Sönmez, kendisine verilen üzerinde Şuşa yazan ve Karabağ’ın sembolü “Har-ı Bülbül” sembollerini sadece yakasında değil gönlünde, kalbinin üzerinde bulundurarak bundan sonraki atacağı her adımda o sorumluluğu taşıyacaklarını sözlerine ekledi.
-” Senin Türkiye’den gelen ayaklarına kurban olayım.”
Sağlık Müdürü Sönmez, katıldığı bir toplantı sonrası unutamadığı bir hatırasını ise şu satırlarla anlattı:
“Azerbaycan’na giderek orada birkaç kez çeşitli programlara katıldım. Azad edilen topraklarda ilk kez 28 yıl sonra kutlanan bir nevruz programıydı. Şuşa’da yapılan programda orada yaşadığım bir anıyı anlattım. Kültür Bakanı Anar Kerimov ve diğer birçok davetlilerin katıldığı bu toplantıda bu anı benim için olduğu kadar bütün toplantı sakinlerini de hakikaten farklı bir duygu yoğunluğuna doğru götürdü. 2019 yılında katıldığım bu nevruz programında akşam vaktiydi. Akşam namazımı kılmak istediğimi programa katılan Ganire Paşeyeva hanıma söyledim. O da ‘şurada kılabilirsin’ dedi. Arkadaşlar yardımcı olsunlar. Ben de dedim ki, ‘burası bizim öz yurdumuz. Ben gidip herhangi bir kapıyı çalıp orada namaz kılmak istiyorum’ dedim. Bunun üzerine yanıma bir hanımefendi, gazeteci şahlı hanım vardı onu verdiler. Sağ olsun onun desteği ile gittik. Biraz yürüdükten sonra bir evin kapısını çaldık. İçeriden yaşlı bir ninem çıktı. Dedim ki ‘nine hayırlı akşamlar. Ben Türkiye’den geliyorum. Senin evinde bir namaz kılsam olur mu?’ Ninem önce anlayamadı. ‘Nereden geliyorsun’ dedi. ‘Türkiye’den geliyorum nine’ dedim. Sonra nine inanılmaz bir duygu yoğunluğu yaşadı. O anı kelimelerle anlatmakta zorlanıyorum. Gözlerinden bir anda yaşlar boşalmaya başladı ve dizlerine vurarak ‘sen Türkiye’den mi geliyorsun? Senin Türkiye’den gelen ayaklarına kurban, seni bize gönderen yarada kurban. Gel evladım kıl burada. Burası senin evin’ dedi. ‘Burası senin yurdun. Tabi ki kıl kıl’ dedi ve bana sıkıca sarıldı. Gözyaşları sel oldu o an. Bu anı unutamıyorum. Büyük duygu seli yaşadım. Beni içeriye aldı ve evindeki en iyi ve ilk defa kullandığı battaniyesini çıkararak yere serdi. Hani insan sevdiği birisini pamuklara sarmak ister ya. Battaniyeyi serdi ve bana ‘namazını kıl’ dedi. ‘Ben de seni seyretsem olur mu ?’ dedi. Namazımı kılana kadar beni izledi ve sonunda beraberce dua ettik. Dedik ki, ‘İnşallah rabbim bize gösterecek. Allah’ın izniyle güzel Şuşa’mızda Zengezur’umuzda ve Kelbecer’imizde ve diğer işgal altındaki azadlığı bekleyen bütün topraklarımızda beraberce namaz kılacağız. İnşallah şükür namazlarında beraberce dua edeceğiz’ dedik.

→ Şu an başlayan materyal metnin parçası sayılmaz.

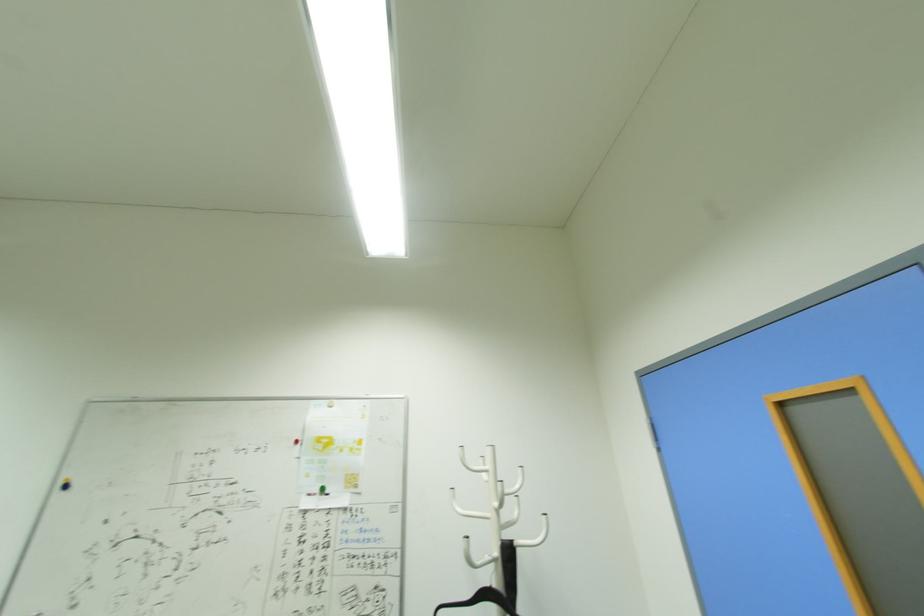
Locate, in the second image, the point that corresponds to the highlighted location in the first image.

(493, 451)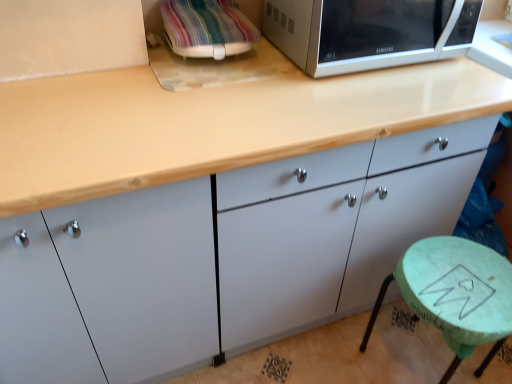
Find the location of `empty space that is ontop of green marble stool at lower right`. empty space that is ontop of green marble stool at lower right is located at coordinates (463, 279).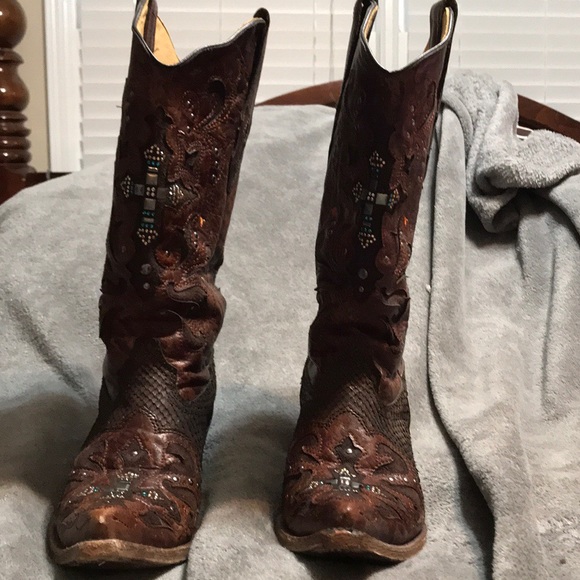
Locate an element on the screen. wall is located at coordinates (27, 72).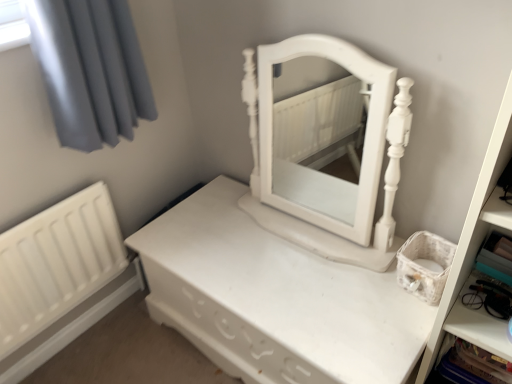
Question: In terms of height, does white matte radiator at lower left look taller or shorter compared to white plastic cabinet at lower right?

Choices:
 (A) short
 (B) tall

Answer: (B)

Question: Is white matte radiator at lower left spatially inside white plastic cabinet at lower right, or outside of it?

Choices:
 (A) inside
 (B) outside

Answer: (B)

Question: Considering the real-world distances, which object is closest to the white matte/wooden nightstand at center?

Choices:
 (A) white matte bookshelf at right
 (B) white plastic cabinet at lower right
 (C) white matte radiator at lower left

Answer: (C)

Question: Based on their relative distances, which object is farther from the white matte bookshelf at right?

Choices:
 (A) white matte/wooden nightstand at center
 (B) white matte radiator at lower left
 (C) white plastic cabinet at lower right

Answer: (B)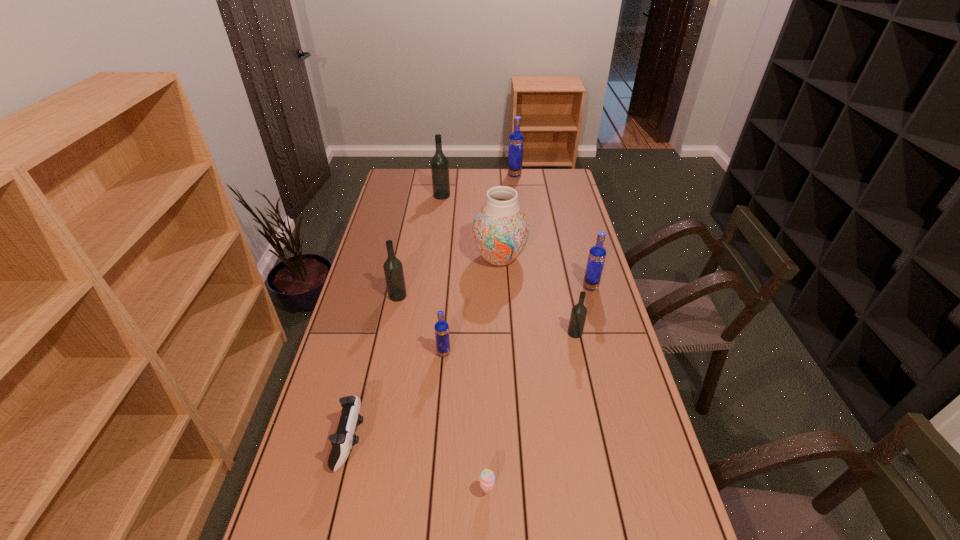
Locate an element on the screen. The width and height of the screenshot is (960, 540). the nearest blue vodka is located at coordinates (441, 327).

I want to click on the second nearest vodka, so click(x=579, y=312).

Locate an element on the screen. Image resolution: width=960 pixels, height=540 pixels. the second object from right to left is located at coordinates pyautogui.click(x=579, y=312).

Locate an element on the screen. The image size is (960, 540). the eighth farthest object is located at coordinates (344, 439).

Find the location of a particular element. the nearest object is located at coordinates (487, 478).

Where is `the shortest object`? the shortest object is located at coordinates (487, 478).

Where is `free space located on the left of the farthest blue vodka`? The width and height of the screenshot is (960, 540). free space located on the left of the farthest blue vodka is located at coordinates (463, 175).

Where is `vacant space located 0.180m on the back of the seventh object from right to left`? The image size is (960, 540). vacant space located 0.180m on the back of the seventh object from right to left is located at coordinates (444, 173).

Locate an element on the screen. The width and height of the screenshot is (960, 540). vacant space situated on the front of the seventh nearest object is located at coordinates (502, 305).

At what (x,y) coordinates should I click in order to perform the action: click on vacant space located on the front of the rightmost blue vodka. Please return your answer as a coordinate pair (x, y). The width and height of the screenshot is (960, 540). Looking at the image, I should click on (600, 320).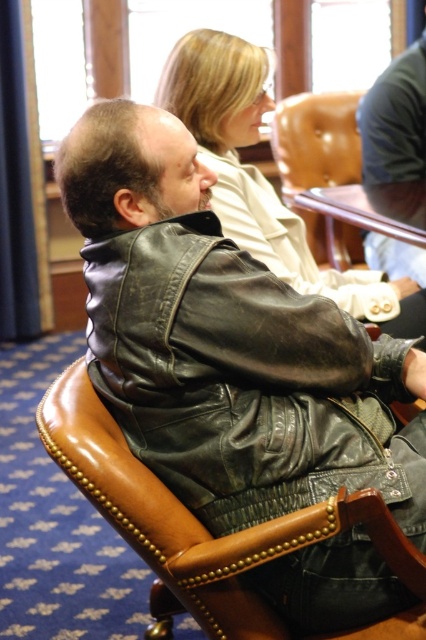
You are standing in the conference room and want to reach the point marked at coordinates point (143, 401). If your maximum comfortable reaching distance is 1.5 meters, can you comfortably reach that point without moving your feet?

The distance between you and the point (143, 401) is 1.39 meters, which is within your maximum comfortable reaching distance of 1.5 meters. Therefore, you can comfortably reach that point without moving your feet.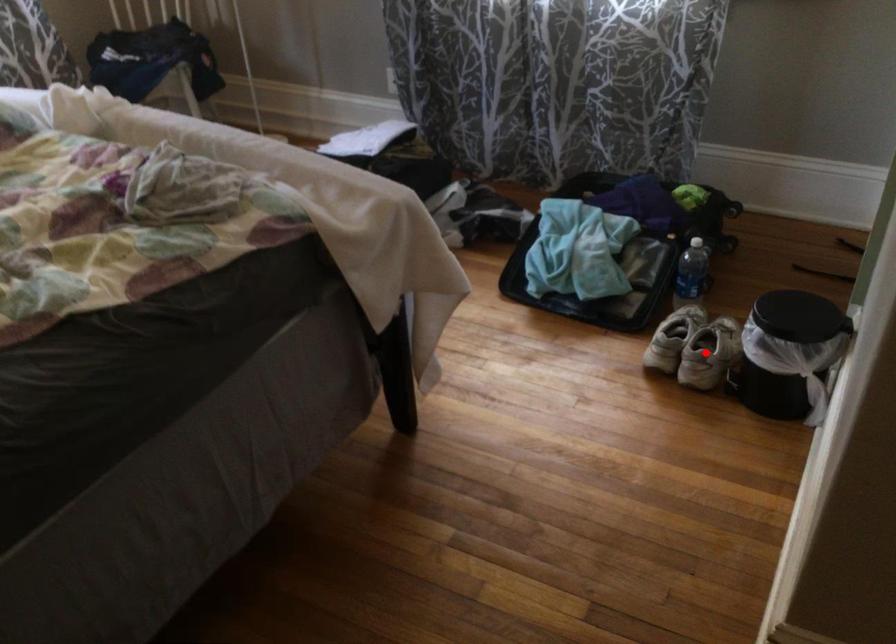
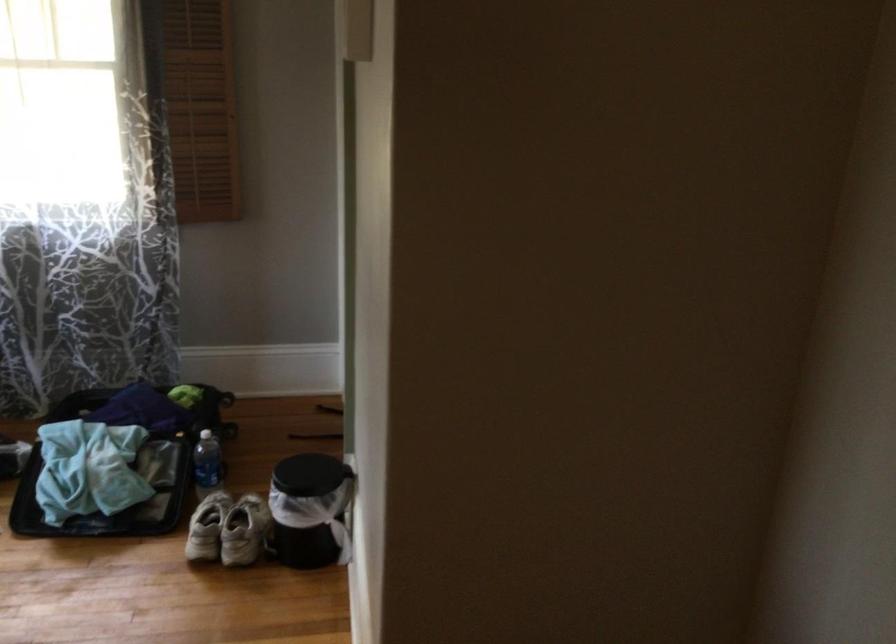
Question: I am providing you with two images of the same scene from different viewpoints. Image1 has a red point marked. In image2, the corresponding 3D location appears at what relative position? Reply with the corresponding letter.

Choices:
 (A) Closer
 (B) Farther

Answer: (B)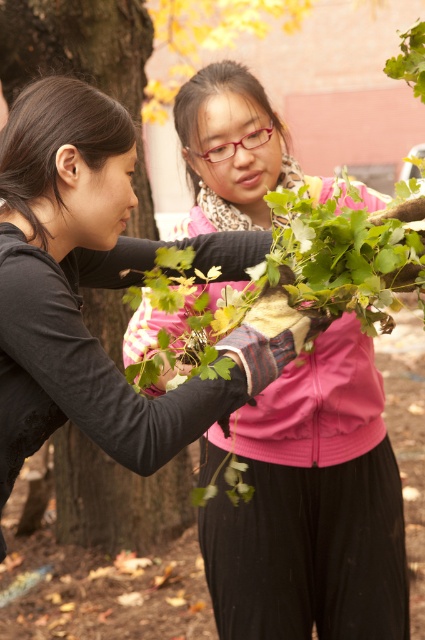
Does pink fabric at center appear on the left side of brown rough tree trunk at left?

In fact, pink fabric at center is to the right of brown rough tree trunk at left.

Can you confirm if pink fabric at center is positioned above brown rough tree trunk at left?

No, pink fabric at center is not above brown rough tree trunk at left.

The height and width of the screenshot is (640, 425). What do you see at coordinates (312, 506) in the screenshot?
I see `pink fabric at center` at bounding box center [312, 506].

Locate an element on the screen. pink fabric at center is located at coordinates (312, 506).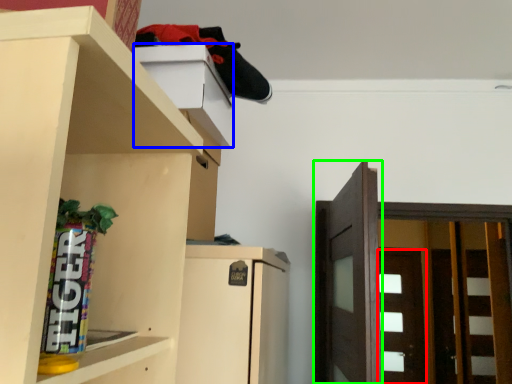
Question: Which object is the closest to the door (highlighted by a red box)? Choose among these: cabinet (highlighted by a blue box) or door (highlighted by a green box).

Choices:
 (A) cabinet
 (B) door

Answer: (B)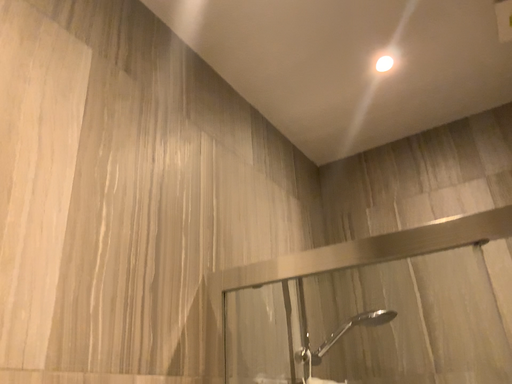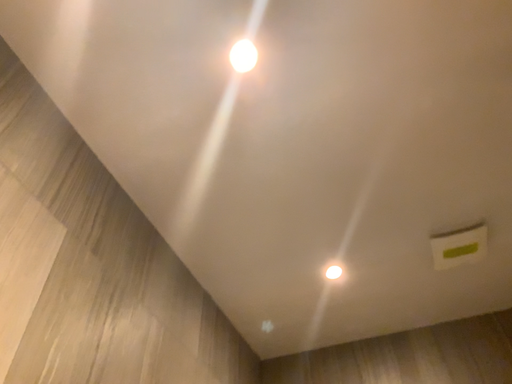
Question: Which way did the camera rotate in the video?

Choices:
 (A) rotated upward
 (B) rotated downward

Answer: (A)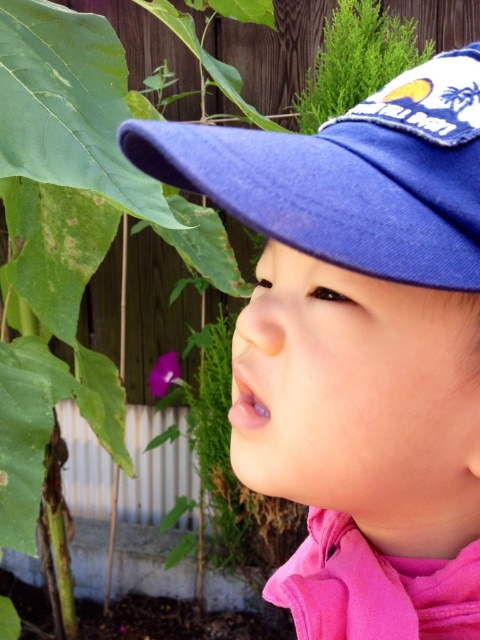
Question: In this image, where is blue fabric cap at upper center located relative to blue fabric baseball cap at upper center?

Choices:
 (A) above
 (B) below

Answer: (B)

Question: Which of the following is the closest to the observer?

Choices:
 (A) (328, 580)
 (B) (425, 220)

Answer: (B)

Question: Does blue fabric cap at upper center appear over blue fabric baseball cap at upper center?

Choices:
 (A) no
 (B) yes

Answer: (A)

Question: Is blue fabric cap at upper center behind blue fabric baseball cap at upper center?

Choices:
 (A) yes
 (B) no

Answer: (B)

Question: Which of the following is the farthest from the observer?

Choices:
 (A) blue fabric cap at upper center
 (B) blue fabric baseball cap at upper center

Answer: (B)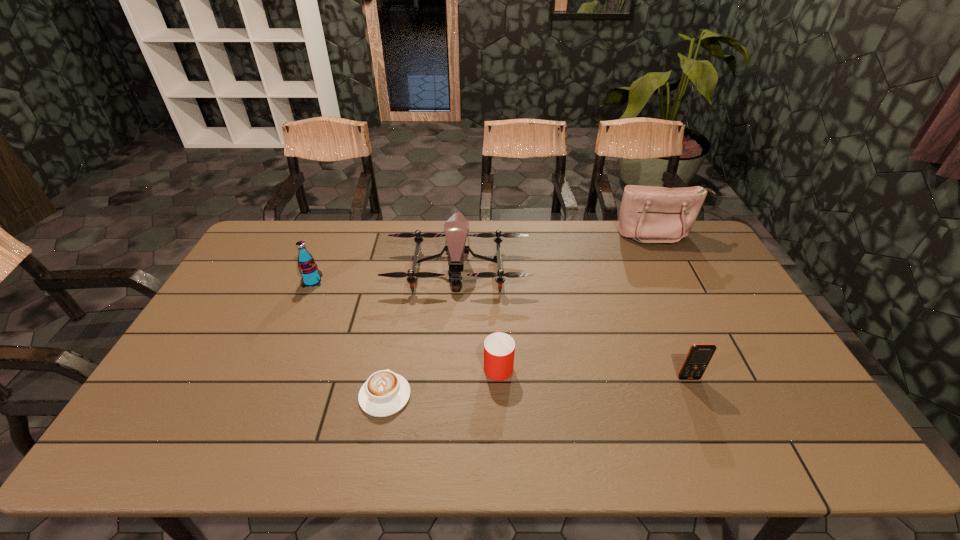
This screenshot has height=540, width=960. Find the location of `vacant space located on the side of the fifth tallest object with the handle`. vacant space located on the side of the fifth tallest object with the handle is located at coordinates [495, 280].

Identify the location of vacant space located on the side of the fifth tallest object with the handle. The width and height of the screenshot is (960, 540). (494, 259).

Locate an element on the screen. free location located on the side of the fifth tallest object with the handle is located at coordinates (494, 274).

The image size is (960, 540). In order to click on vacant space located 0.170m with the handle on the right side of the shortest object in this screenshot , I will do [x=397, y=327].

The height and width of the screenshot is (540, 960). I want to click on free point located with the handle on the right side of the shortest object, so click(x=393, y=354).

The image size is (960, 540). In order to click on free point located with the handle on the right side of the shortest object in this screenshot , I will do `click(400, 315)`.

Where is `shoulder bag present at the far edge`? The height and width of the screenshot is (540, 960). shoulder bag present at the far edge is located at coordinates coord(648,214).

Image resolution: width=960 pixels, height=540 pixels. I want to click on drone located in the far edge section of the desktop, so click(456, 228).

In order to click on object located in the right edge section of the desktop in this screenshot , I will do `click(648, 214)`.

Locate an element on the screen. This screenshot has width=960, height=540. object that is at the far right corner is located at coordinates click(x=648, y=214).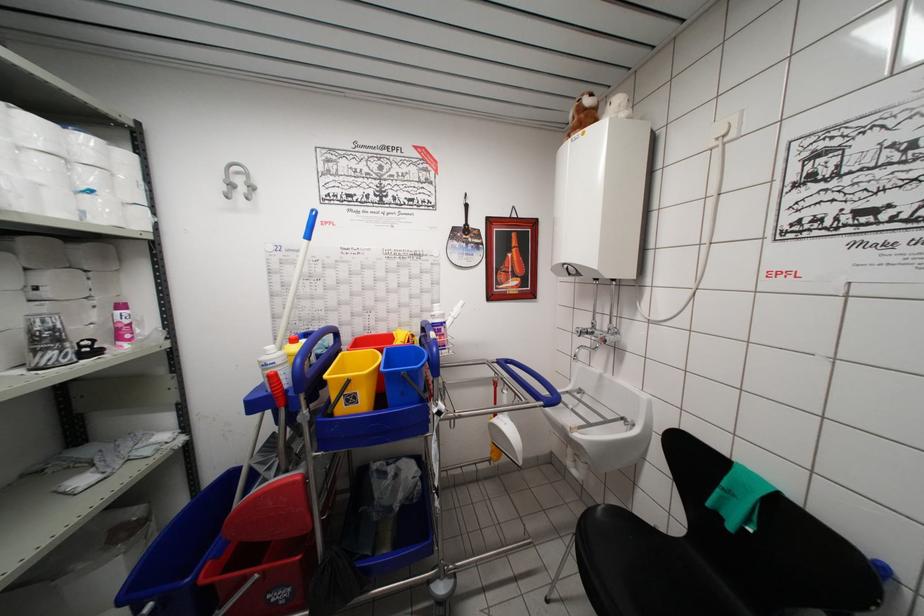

-“Türkiye’nin yaptığı kardeşliği hiçbir zaman unutmayacağız.”
Orada inanın ülkemizin ay yıldızlı bayrağına karşı o kadar büyük bir sevgi seli var ki anlatamam. Sokaklarda, caddelerde, arabalarda, lokantalarda, masalarda, pencerelerde hep ay yıldızlı bayrağımız Türkiye sevinci, Türkiye sevgisi, Türkiye duası çok dikkatimi çekti. ‘Biz kardeş Türkiye’mizin yaptığı kardeşliği 44 günlük muharebede bize verdiği desteği hiçbir zaman unutmayacağız’ diyorlar. ‘Gerçek kardeşlik buydu ve bu kardeşliği Türkiye bize sonuna kadar gösterdi’ diyorlar. Biz de dua ediyoruz ki, işgal altında olan topraklarımız azadlığa kavuşsun ve biz de yine gidip oralarda o güzel toplantıları yapalım. Şükür namazlarını ninemizle beraber kılalım. Ayrıca Türk dünyasının birliği, ata yurtlarının gücü, Türkiye’mizin gücü hep ilelebet payidar olsun.”